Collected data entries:

====

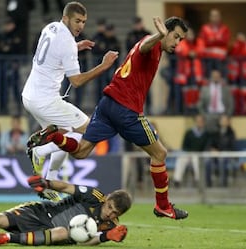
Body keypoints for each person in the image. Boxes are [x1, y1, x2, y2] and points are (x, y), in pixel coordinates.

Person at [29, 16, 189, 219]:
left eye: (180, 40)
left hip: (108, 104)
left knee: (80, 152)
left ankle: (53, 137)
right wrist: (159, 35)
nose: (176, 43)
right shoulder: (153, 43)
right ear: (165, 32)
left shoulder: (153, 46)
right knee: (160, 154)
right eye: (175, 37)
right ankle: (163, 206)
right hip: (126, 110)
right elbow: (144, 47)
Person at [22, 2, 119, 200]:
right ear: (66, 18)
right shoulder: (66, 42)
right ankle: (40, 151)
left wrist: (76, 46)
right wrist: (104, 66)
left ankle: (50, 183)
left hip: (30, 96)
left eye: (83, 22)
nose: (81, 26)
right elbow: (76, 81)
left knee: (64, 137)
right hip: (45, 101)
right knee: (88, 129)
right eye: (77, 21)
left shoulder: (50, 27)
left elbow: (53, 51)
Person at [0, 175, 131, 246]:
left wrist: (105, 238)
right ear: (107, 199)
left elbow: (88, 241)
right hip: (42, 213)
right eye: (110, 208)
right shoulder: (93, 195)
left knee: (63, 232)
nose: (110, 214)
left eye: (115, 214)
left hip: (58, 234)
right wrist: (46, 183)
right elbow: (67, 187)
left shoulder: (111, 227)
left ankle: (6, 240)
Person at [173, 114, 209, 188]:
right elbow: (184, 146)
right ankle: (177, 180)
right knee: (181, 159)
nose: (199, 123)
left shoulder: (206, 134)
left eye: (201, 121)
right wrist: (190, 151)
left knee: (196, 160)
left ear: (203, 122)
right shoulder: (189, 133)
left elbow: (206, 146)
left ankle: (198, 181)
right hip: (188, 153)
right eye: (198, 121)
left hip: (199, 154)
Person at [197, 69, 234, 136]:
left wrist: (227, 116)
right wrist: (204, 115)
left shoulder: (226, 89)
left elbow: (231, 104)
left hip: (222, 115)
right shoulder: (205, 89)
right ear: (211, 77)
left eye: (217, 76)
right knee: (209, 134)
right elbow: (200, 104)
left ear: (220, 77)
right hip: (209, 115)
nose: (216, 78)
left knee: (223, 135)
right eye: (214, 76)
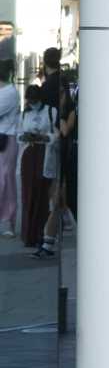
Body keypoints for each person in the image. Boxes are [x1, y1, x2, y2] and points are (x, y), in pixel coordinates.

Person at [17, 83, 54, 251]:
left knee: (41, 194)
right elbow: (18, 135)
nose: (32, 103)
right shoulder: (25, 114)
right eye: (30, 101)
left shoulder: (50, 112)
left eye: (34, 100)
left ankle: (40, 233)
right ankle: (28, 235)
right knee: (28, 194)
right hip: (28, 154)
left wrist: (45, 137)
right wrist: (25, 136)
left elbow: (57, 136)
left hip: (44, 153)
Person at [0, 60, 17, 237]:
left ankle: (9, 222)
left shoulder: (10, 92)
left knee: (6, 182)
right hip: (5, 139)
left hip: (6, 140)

====

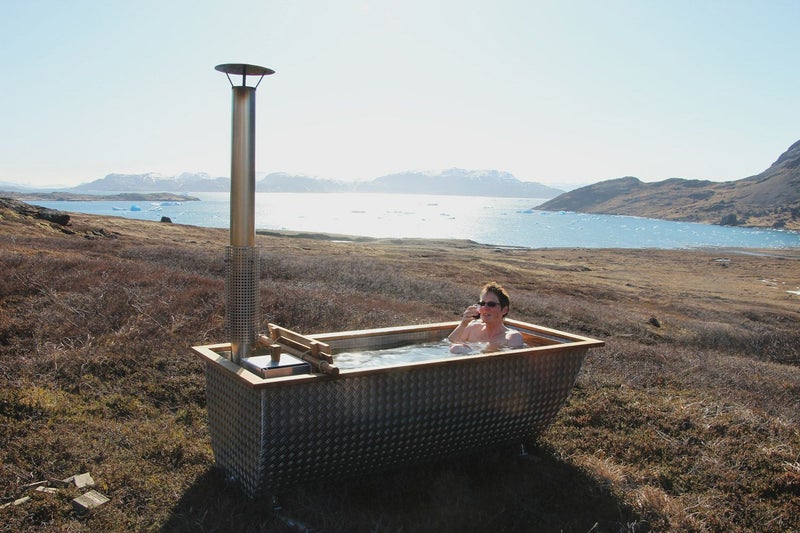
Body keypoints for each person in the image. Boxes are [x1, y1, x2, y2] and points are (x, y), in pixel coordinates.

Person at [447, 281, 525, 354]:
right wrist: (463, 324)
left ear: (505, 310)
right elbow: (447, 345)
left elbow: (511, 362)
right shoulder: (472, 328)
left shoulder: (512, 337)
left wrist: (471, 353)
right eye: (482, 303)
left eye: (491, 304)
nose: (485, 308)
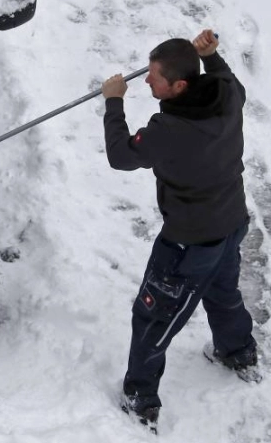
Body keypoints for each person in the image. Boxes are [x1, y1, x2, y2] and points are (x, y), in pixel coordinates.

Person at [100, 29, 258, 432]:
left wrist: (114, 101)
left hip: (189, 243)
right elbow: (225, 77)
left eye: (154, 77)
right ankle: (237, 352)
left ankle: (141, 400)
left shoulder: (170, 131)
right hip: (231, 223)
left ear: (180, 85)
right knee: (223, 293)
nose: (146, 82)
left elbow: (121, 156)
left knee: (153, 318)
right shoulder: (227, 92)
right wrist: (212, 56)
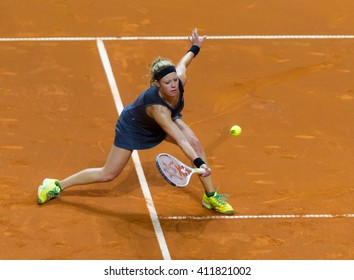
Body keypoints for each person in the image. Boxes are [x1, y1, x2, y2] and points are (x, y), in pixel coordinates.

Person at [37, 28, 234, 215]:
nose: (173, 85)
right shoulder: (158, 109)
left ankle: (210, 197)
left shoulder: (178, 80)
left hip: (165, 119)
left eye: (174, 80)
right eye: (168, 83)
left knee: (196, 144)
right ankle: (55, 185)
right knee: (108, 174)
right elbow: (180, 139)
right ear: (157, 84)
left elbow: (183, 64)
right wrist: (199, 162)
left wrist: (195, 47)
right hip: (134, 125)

====

> **WHAT TO PRODUCE**: Could you write out, exactly as they stand, only the lines above that begin at the line with "right knee: (181, 159)" and stop after the line with "right eye: (214, 76)"?

> **YOUR SOLUTION**:
right knee: (181, 159)
nose: (199, 123)
left shoulder: (206, 134)
left eye: (201, 121)
right wrist: (190, 151)
left knee: (196, 160)
left ear: (203, 122)
right shoulder: (189, 133)
left elbow: (206, 146)
left ankle: (198, 181)
right hip: (188, 153)
right eye: (198, 121)
left hip: (199, 154)
Person at [197, 69, 234, 136]:
left wrist: (227, 116)
right wrist: (204, 115)
left shoulder: (226, 89)
left elbow: (231, 104)
left hip: (222, 115)
right shoulder: (205, 89)
right ear: (211, 77)
left eye: (217, 76)
right knee: (209, 134)
right elbow: (200, 104)
left ear: (220, 77)
right hip: (209, 115)
nose: (216, 78)
left knee: (223, 135)
right eye: (214, 76)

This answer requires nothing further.